09 abril 2022

O acaso dentro de campo

Benzema é um minimalista, faz o que é essencial com grande talento

No Brasil, sem comparar o talento, um jogador extremamente conciso e eficiente é Raphael Veiga, do Palmeiras
Tostão, Folha de São Paulo

 

No futebol, não deveríamos ser tão metidos a "entendidos", como diria Nelson Rodrigues, achar que tudo o que acontece em um jogo é programado, calculado, nem ficar fascinado pela relatividade das coisas, pelos imprevistos e pelas soluções individuais.

Não me rotulem de cronista do acaso. Sou encantado pela ciência e pela estratégia do jogo. Apenas enxergo e valorizo o outro lado, o das incertezas.

A intensa movimentação dos jogadores no futebol moderno deixa muitos analistas ansiosos, agitados, como se houvesse, a cada momento da partida, uma estratégia diferente, programada pelos treinadores. Sonham decifrar, descobrir os pensamentos estratégicos, como se isso fosse a chave para explicar todos os detalhes técnicos e táticos.

Estamos sempre em dúvida. A má atuação do Corinthians, na estreia da Libertadores, foi mais por causa dos problemas que a equipe já tinha ou foi mais pela altitude? Não sei. Alguns argumentam que a seleção brasileira, semanas antes, usou a mesma estratégia do Corinthians e de todas as outras equipes brasileiras de chegar pouco antes do jogo em La Paz. Na partida da seleção, quem parecia inadaptado à altitude eram os bolivianos.

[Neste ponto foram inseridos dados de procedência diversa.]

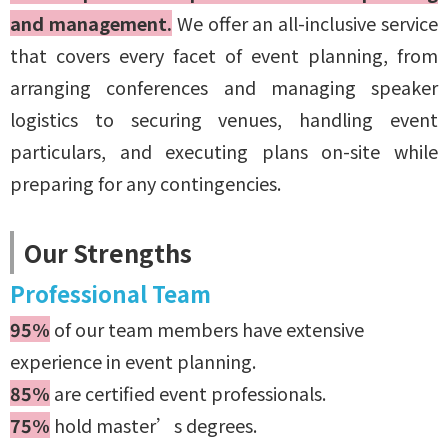
and management.
We offer an
all-inclusive service
that covers every facet of event planning, from
arranging conferences and managing speaker
logistics to securing venues, handling event
particulars, and executing plans on-site while
preparing for any contingencies.
Our Strengths
Professional Team
95%
of our team members have extensive
experience in event planning.
85%
are certified event professionals.
75%
hold master’s degrees.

Nos anos 1960, o Cruzeiro ganhou da seleção boliviana por 2 a 0. Na véspera, não conseguia dormir, por causa de uma intensa dor de cabeça, o que nunca tinha tido antes. Desci, e o porteiro do hotel, solidário com minha dor, deu-me um chá de coca para beber. Tomei, e a dor sumiu. Se houvesse exame antidoping, eu seria flagrado, suspenso, e o episódio seria lembrado até hoje.

As dúvidas continuam. É melhor ter um típico centroavante, artilheiro, ou um atacante que se movimenta bastante, troca passes e facilita para os companheiros? Vai depender das circunstâncias e do talento do jogador. Talento não é sinônimo de habilidade, de técnica ou de criatividade, como insistem em dizer. É a síntese de tudo isso mais a lucidez para tomar as decisões e as boas condições físicas e emocionais.

Benzema possui enorme talento. Além de artilheiro, dá passes para gols e potencializa os dribles e a velocidade de Vinicius Junior. Benzema não desperdiça tempo, gestos ou ações. Minimalista, faz o que é essencial, com grande precisão. No Brasil, sem comparar o talento, um jogador extremamente conciso e eficiente é Raphael Veiga, do Palmeiras, pela precisão nos passes e nas finalizações.

Por que o VAR, no Brasil, demora tanto para decidir e por que marcam tantos pênaltis por causa de bolas que batem no braço do defensor? Os Zé Regrinhas falam que é por causa do movimento antinatural, como se houvesse, em todos os movimentos do corpo, um posicionamento correto do braço. Os Zé Regrinhas querem criar um novo esporte, o do videogame.

A super-retranca do Atlético de Madrid, contra o Manchester City, com duas linhas de cinco jogadores próximos à área, foi eficiente porque o time só perdeu por 1 a 0 e, em casa, a história pode ser outra, ou a equipe, além de um péssimo espetáculo, perdeu a chance de empatar ou de ganhar, já que possui excelentes jogadores? Saberemos no jogo de volta. Os comentários já estão prontos.

A grande dificuldade de compreender e de analisar bem o futebol é a de que, por mais que valorizemos o desempenho de uma equipe, somos dependentes do resultado. Outra contradição é o fato de que o placar ocorre, com frequência, por acaso e por detalhes surpreendentes. Fica ainda mais confuso e incerto.